One person's opinion may be as valid as another's. One person's version of reality, though, is not. The proportion of refugees coming to the UK compared with other nations is a matter of fact; although the UNHCR figures no doubt are not entirely accurate as one might expect some degree of under-reporting, they are the most accurate available, and they do give a clear enough indication of the pattern of migration. (It is really not reasonable to assume that it is only migrants making it to the UK who are under-reported - it's going to be more or less even across the board.) Whether this is a good or bad thing, and what should be done about it, is a matter of opinion.

Likewise, whether other European countries have state-run health services is a matter of fact, observable, provable. Sneering at sources is not going to make them go away; they exist. Whether they are "as good as" British ones is where there is room for differences of opinion.

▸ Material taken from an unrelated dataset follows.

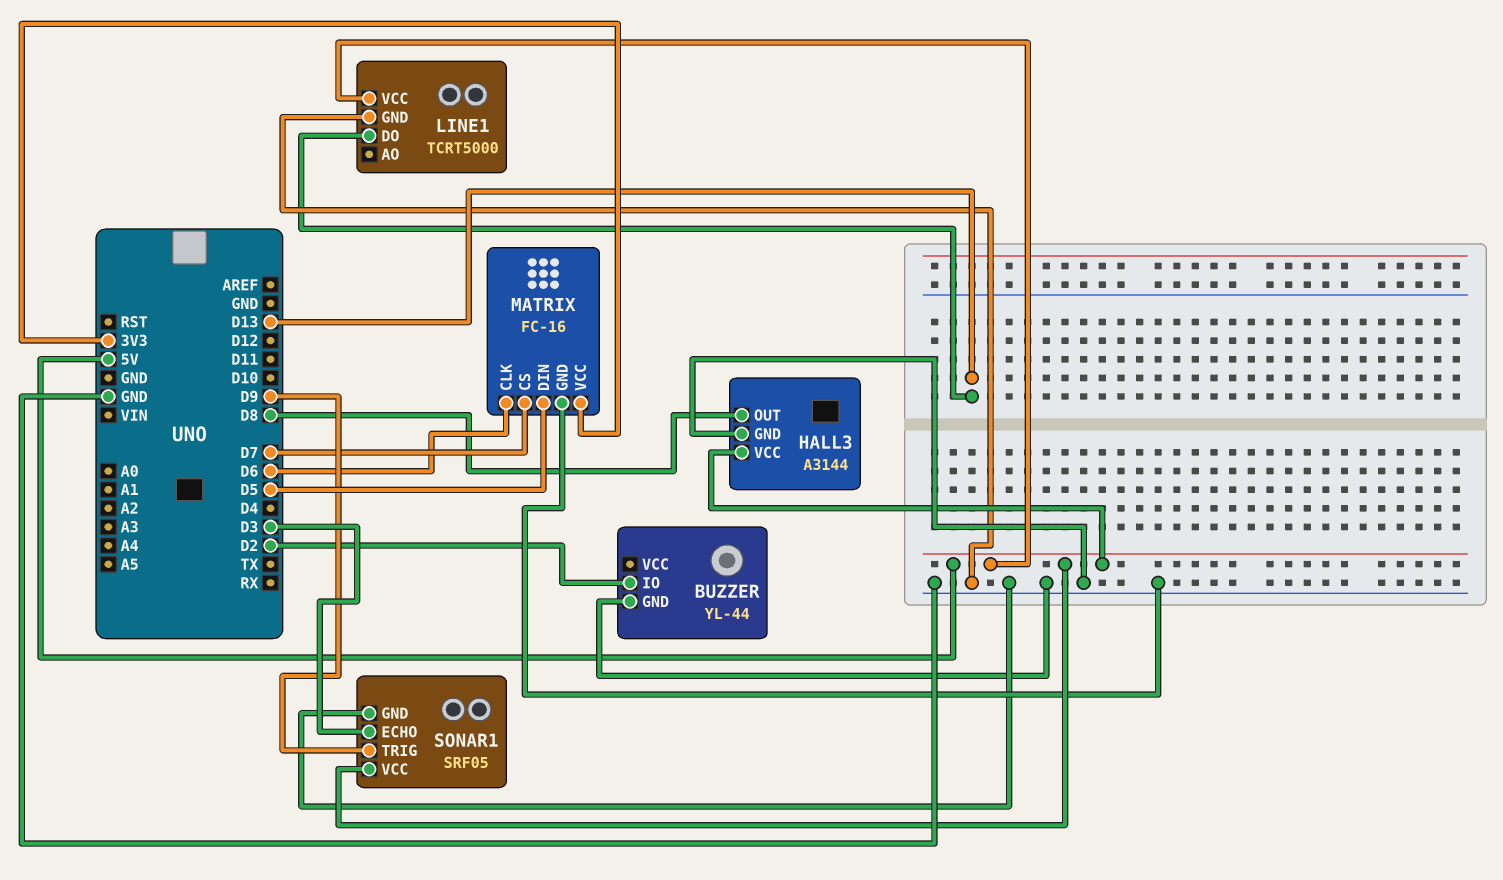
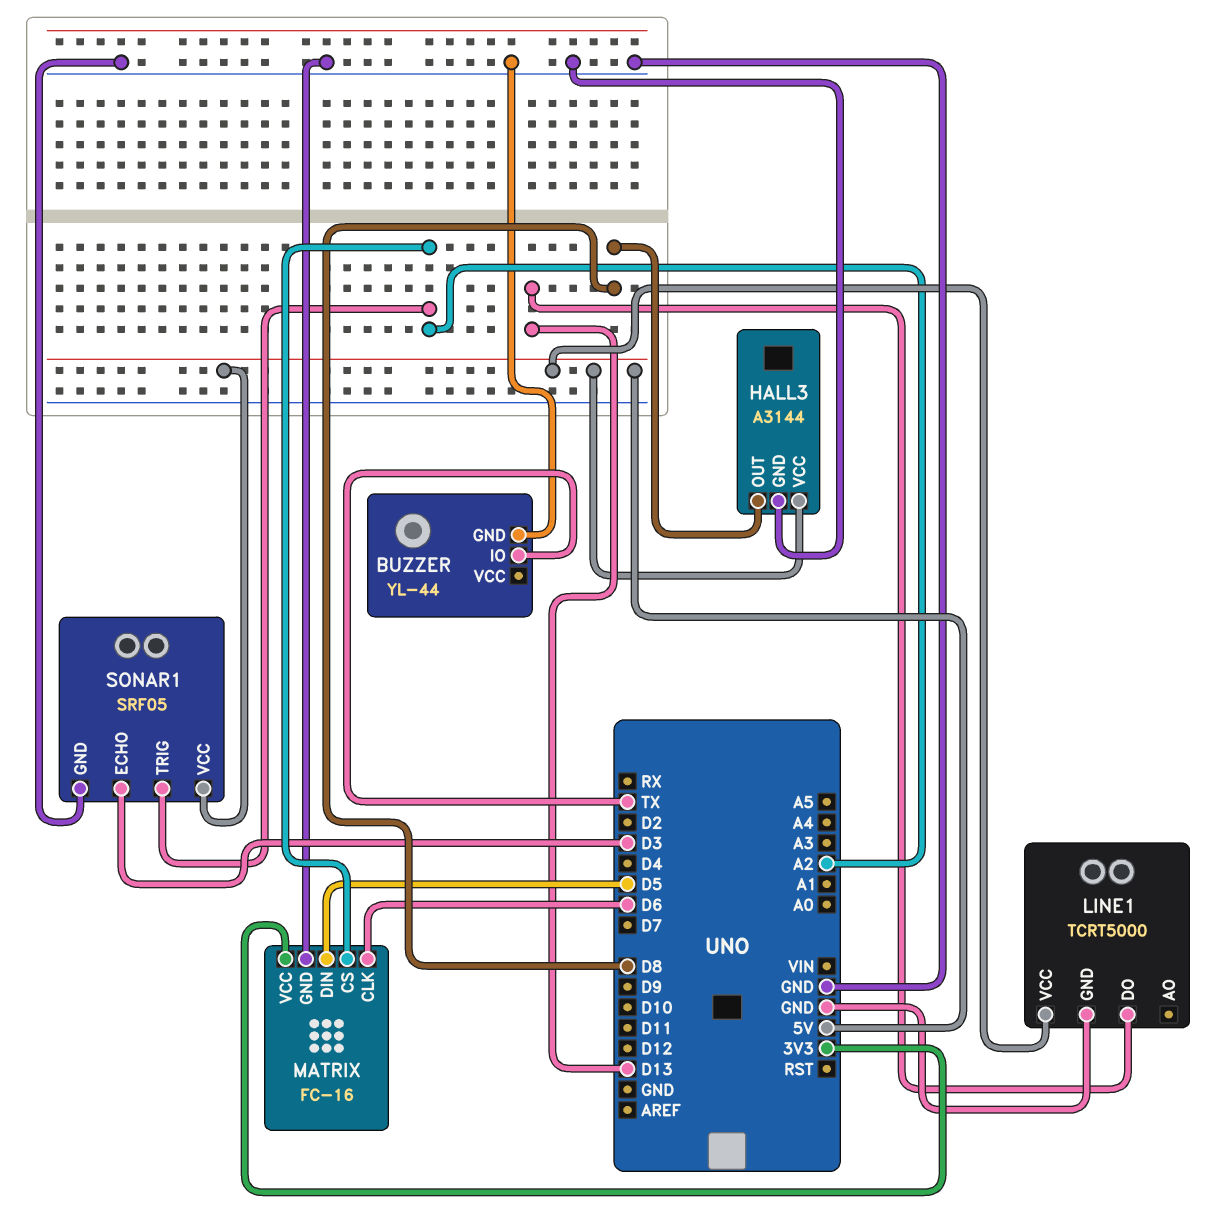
BUZZER pin IO: D2 -> TX
MATRIX pin CS: D7 -> A2
SONAR1 pin TRIG: D9 -> A2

As for whether everyone outside Europe is absolutely desperate to get to England (exclusively!), I have to say that were I to find myself stuck in any other part of the world I would indeed be desperate to come here. This is not because of the benefits system, the health service, democracy, and it sure as hell isn't for the climate - it's because it's my home. I was born here, I have lived here for over half a century with only occasional forays abroad, it is my comfort zone, my culture, my language, my landscape; it's not perfect but it's what I'm used to and I like it. However you try to sell me another country on the grounds that it's a better lifestyle - and whatever your fond beliefs, the UK is not the most prosperous or contented nation on earth on a number of measures - I'm not going to go there for other than a brief visit, because it's not home. The majority of the people you're talking about so dismissively have had to leave their homes, jobs, families and everything that's familiar, take a massive risk to go somewhere colder, where they don't all speak the language (although I'm pretty impressed how many do, and how well; education is obviously something else they aren't coming here for), surrounded by often hostile strangers - well how would you feel? For most, it's not the Promised Land, it's exile. They're not "all desperate to come to England" because England isn't home to them. They're just desperate not to have their limbs and/or heads chopped off. Which is quite understandable really.